The substitution of giving--precluding it--makes the transaction of exchange adversarial. Since the other person is doing the same thing in a different phase of the process (giving money while we are giving a product, for example), she is our delayed or anticipated reflection and like ourselves, in scarcity is always ready to get our product for less or sell her product to us for more--even to cheat us. In exchange, when we 'put ourselves in the other's place,' we recognize our adversarial interests. A mechanism of our altruism thwarts itself by the realization that the other person needs to cheat us, as we need to cheat her. It would be in each of our mutually exclusive 'interests.'

The shift into exchange cross-validates with masculation, so it attracts some of the value which is given to masculation and vice versa. Like masculation, it cancels and invalidates the giftgiving source, making its practicer appear to stand alone. It sets the standard for the economic field and often even for 'reality' itself. What is similar to exchange appears to be not only more valuable but real and normal, while everything else is unconfirmed and uncertain (another way women and giftgiving are discounted). Exchange deals with evident value overtly, names it, accumulates and stores it as money, foresees its social fluctuations. It seems to be the crux of the matter. In other words, at this level the exchange process attracts the gift of value. We move back and forth from appreciating it to attributing value to it, contradictorily receiving from it--from the process--and giving to it. We breathe the living breath of value into the exchange process, like God breathing the breath of life into Adam. The value given to exchange by those who participate in it, as well as those outside it, is influenced by market forces and finally accumulated in capital, which provides the rewards for having and the punishment for not having that motivate the whole process.

The importance of exchange is overdetermined, as might be expected, but giftgiving too would be receiving value and confirmation from many different areas, if its gifts and its value were not being drained into exchange. Many processes can be interpreted as giftgiving-and-receiving--from sexuality to birth, to breastfeeding, to breathing, to Mother Nature dropping her handkerchief for us to pick up (in windfalls and synchronicities), and to all the many ways of nurturing we have mentioned at all levels. These can be and are symbolized in many different ways, beginning with Mother Earth and Sister Water, the cornucopia and the grail. However, giftgiving is often concealed because exchange (like masculation) is in competition with giftgiving and parasitically depends upon it for the value that is attributed to it. Exchange needs to be in the forefront, to disguise giftgiving or blot it out, and to seem to receive value because it deserves it.

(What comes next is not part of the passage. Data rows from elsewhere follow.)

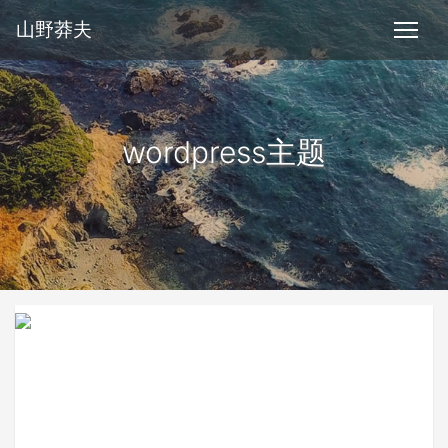
山野莽夫
wordpress主题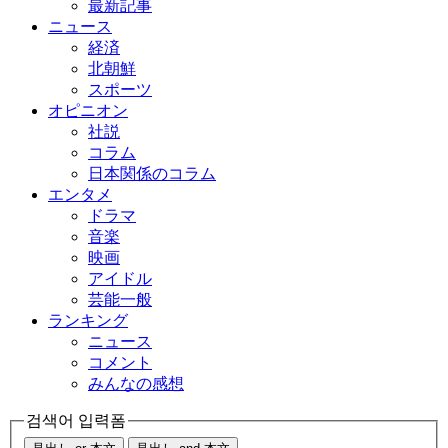
最新記事
ニュース
経済
北朝鮮
スポーツ
オピニオン
社説
コラム
日本関係のコラム
エンタメ
ドラマ
音楽
映画
アイドル
芸能一般
ランキング
ニュース
コメント
みんなの感想
검색어 입력폼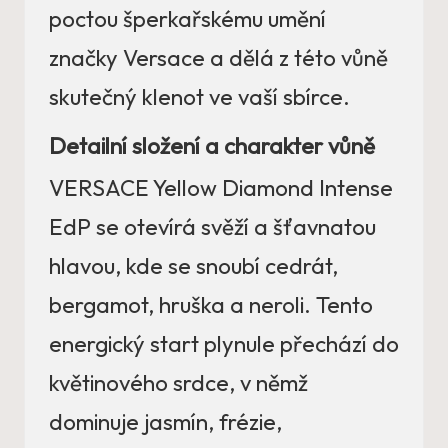
poctou šperkařskému umění
značky Versace a dělá z této vůně
skutečný klenot ve vaší sbírce.
Detailní složení a charakter vůně
VERSACE Yellow Diamond Intense
EdP se otevírá svěží a šťavnatou
hlavou, kde se snoubí cedrát,
bergamot, hruška a neroli. Tento
energický start plynule přechází do
květinového srdce, v němž
dominuje jasmín, frézie,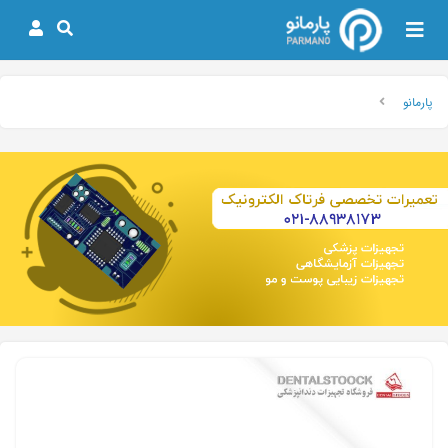
پارمانو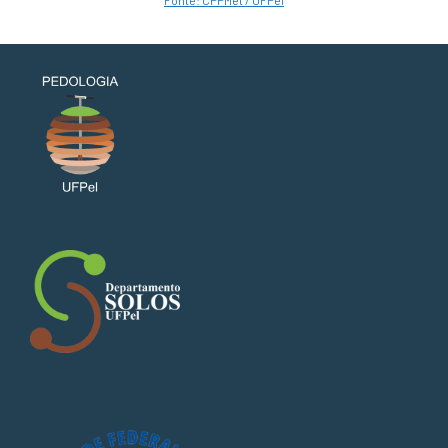
Fonte: CPPMet / UFPel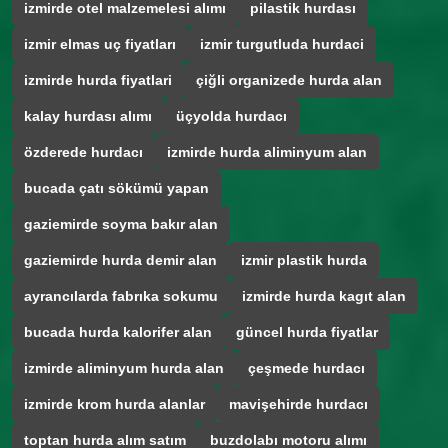
izmirde otel malzemelesi alımı
pilastik hurdası
izmir elmas uç fiyatları
izmir turgutluda hurdaci
izmirde hurda fiyatlari
çiğli organizede hurda alan
kalay hurdası alımı
üçyolda hurdacı
özderede hurdacı
izmirde hurda aliminyum alan
bucada çatı sökümü yapan
gaziemirde soyma bakır alan
gaziemirde hurda demir alan
izmir plastik hurda
ayrancılarda fabrıka sokumu
izmirde hurda kagıt alan
bucada hurda kalorifer alan
güncel hurda fiyatlar
izmirde aliminyum hurda alan
çeşmede hurdacı
izmirde krom hurda alanlar
mavişehirde hurdacı
toptan hurda alım satım
buzdolabı motoru alımı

Exchange actually needs its value to appear to be revealed as its own rather than as attributed by others. That is, it needs to seem to have the source of its value in its own double logic, as if it were only getting back an equivalent of what it, exchange, 'gave.' It appears to re-institute giftgiving at its own (partial) meta level, and we may be led to believe that exchange is a very beneficial gift to the community. In fact, so-called 'developing' communities often have this idea when they begin to raise crops for sale instead of for their own consumption. The initial increase in prosperity and 'independence' appear to be almost magical, but they are soon off-set by the defects of dependence on a market economy. This dependence actually privileges only the very few, while making it appear to the others that their own defects--lack of intelligence, ineffective strategies, wrong choices, bad luck, etc.--are the reasons for their failure. Blaming individuals (instead of the system) for their failure allows excessive value to continue to be given to exchange and to the market.

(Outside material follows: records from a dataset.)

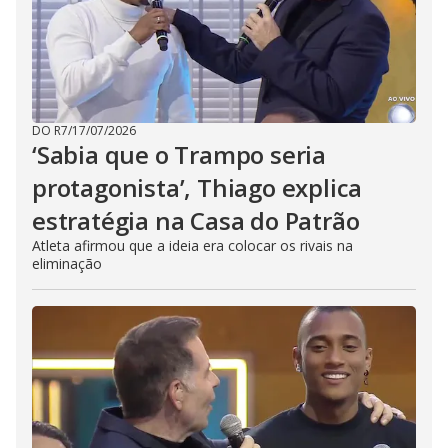
DO R7
/
17/07/2026
‘Sabia que o Trampo seria
protagonista’, Thiago explica
estratégia na Casa do Patrão
Atleta afirmou que a ideia era colocar os rivais na
eliminação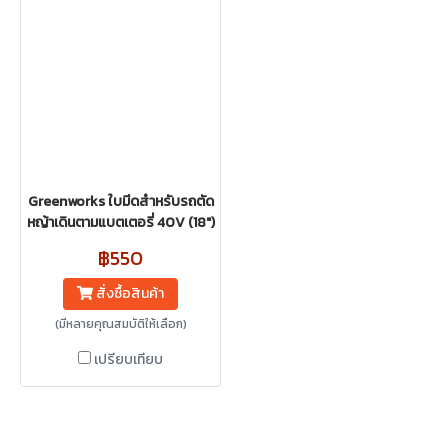
Greenworks ใบมีดสำหรับรถตัด
หญ้าเดินตามแบตเตอรี่ 40V (18")
฿550
สั่งซื้อสินค้า
(มีหลายคุณสมบัติให้เลือก)
เปรียบเทียบ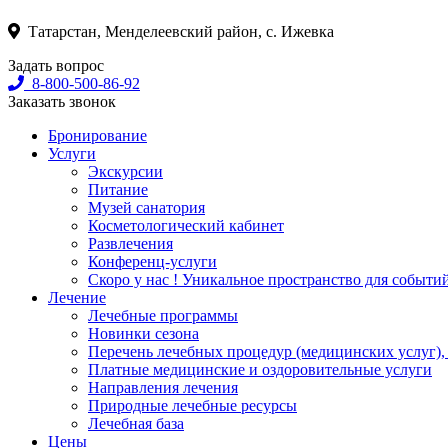
Татарстан, Менделеевский район, с. Ижевка
Задать вопрос
8-800-500-86-92
Заказать звонок
Бронирование
Услуги
Экскурсии
Питание
Музей санатория
Косметологический кабинет
Развлечения
Конференц-услуги
Скоро у нас ! Уникальное пространство для событи
Лечение
Лечебные программы
Новинки сезона
Перечень лечебных процедур (медицинских услуг),
Платные медицинские и оздоровительные услуги
Направления лечения
Природные лечебные ресурсы
Лечебная база
Цены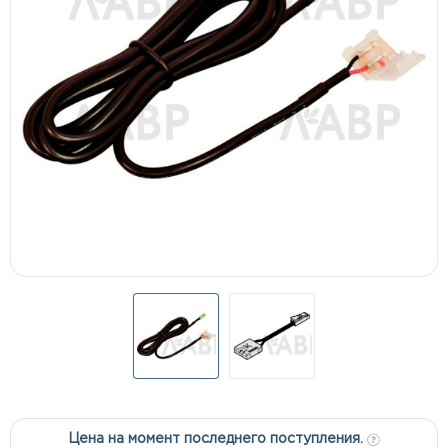
Цена на момент последнего поступления.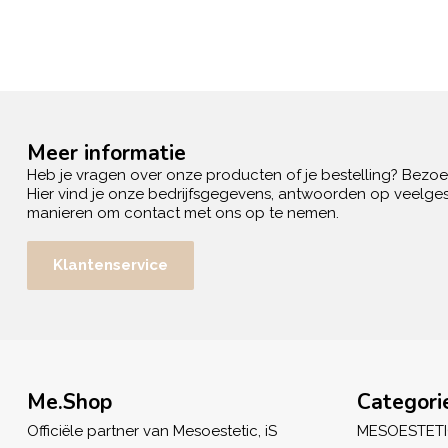
Meer informatie
Heb je vragen over onze producten of je bestelling? Bezo
Hier vind je onze bedrijfsgegevens, antwoorden op veelges
manieren om contact met ons op te nemen.
Klantenservice
Me.Shop
Categori
Officiële partner van Mesoestetic, iS
MESOESTET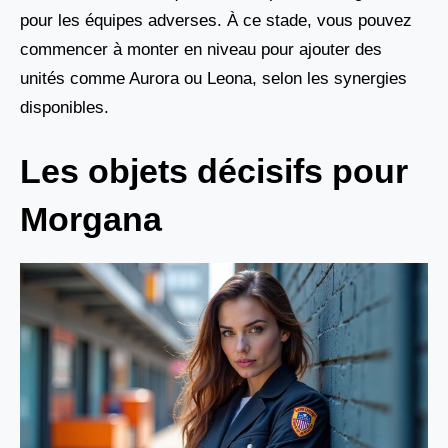
pour les équipes adverses. À ce stade, vous pouvez
commencer à monter en niveau pour ajouter des
unités comme Aurora ou Leona, selon les synergies
disponibles.
Les objets décisifs pour
Morgana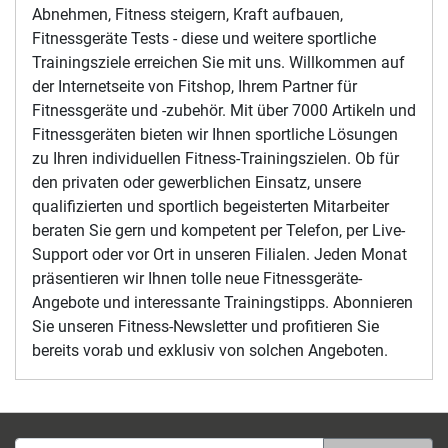
Abnehmen, Fitness steigern, Kraft aufbauen,
Fitnessgeräte Tests - diese und weitere sportliche
Trainingsziele erreichen Sie mit uns. Willkommen auf
der Internetseite von Fitshop, Ihrem Partner für
Fitnessgeräte und -zubehör. Mit über 7000 Artikeln und
Fitnessgeräten bieten wir Ihnen sportliche Lösungen
zu Ihren individuellen Fitness-Trainingszielen. Ob für
den privaten oder gewerblichen Einsatz, unsere
qualifizierten und sportlich begeisterten Mitarbeiter
beraten Sie gern und kompetent per Telefon, per Live-
Support oder vor Ort in unseren Filialen. Jeden Monat
präsentieren wir Ihnen tolle neue Fitnessgeräte-
Angebote und interessante Trainingstipps. Abonnieren
Sie unseren Fitness-Newsletter und profitieren Sie
bereits vorab und exklusiv von solchen Angeboten.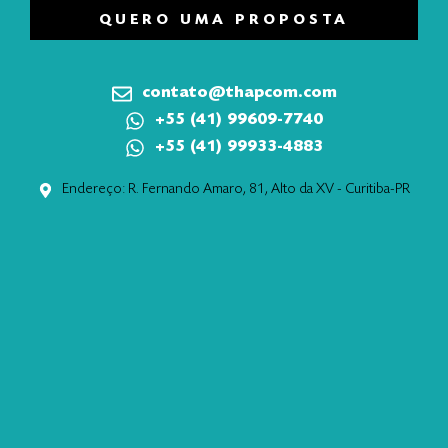
QUERO UMA PROPOSTA
contato@thapcom.com
+55 (41) 99609-7740
+55 (41) 99933-4883
Endereço: R. Fernando Amaro, 81, Alto da XV - Curitiba-PR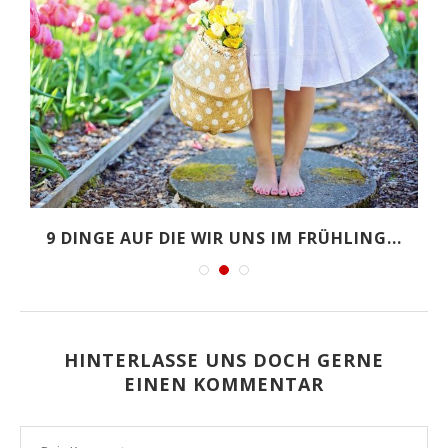
9 DINGE AUF DIE WIR UNS IM FRÜHLING...
HINTERLASSE UNS DOCH GERNE
EINEN KOMMENTAR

Since exchange appears to be the only source of goods for survival in an economy based on scarcity, it does seem to deserve all our attention. However, the system has to create the scarcity as the prerequisite of exchange--because giftgiving in abundance subverts exchange by making it unnecessary. As the monetized economy expands, it occupies the space that previously was available for gift production and consumption, making it difficult for those not participating in exchange to survive. Natural resources are employed or destroyed (intentionally or unintentionally), so that they cannot be used as a source of livelihood for those who traditionally were nurtured by them. The economic marginalization of Native Americans and the destruction of the huge herds of buffalo on the North American plains, which were the free source of livelihood of many tribes, are one tragic example among many.

By showing how exchange is parasitic on the gifts of the paradigm which it hides and denies, we can finally see that it is not the primary source of economic well-being and that, even on its own criteria, it does not deserve the attention and the value we give to it. Giving value to a wider meta view for the good of all, we can shift the paradigm back from exchange to giftgiving.


1Actually telling the truth should be seen as other-oriented communication, satisfying others' communicative needs to know about a situation in order to satisfy their other complex needs. Lying is ego-oriented. Like exchange, it uses the other for the satisfaction of the needs of the ego. False advertising is a lie which promotes an exchange. 'Objective' truth, the correspondence between words and things, might be seen as a reflection of equal exchange, outside the giving and receiving grain.

2The new naming also happens in fundamentalist Christianity with baptism and with being re-born, which is similar to acquiring a new (exchange) value by relating oneself to the general equivalent. It is also similar to masculation and almost creates a third gender identity, with its own mandates for behavior.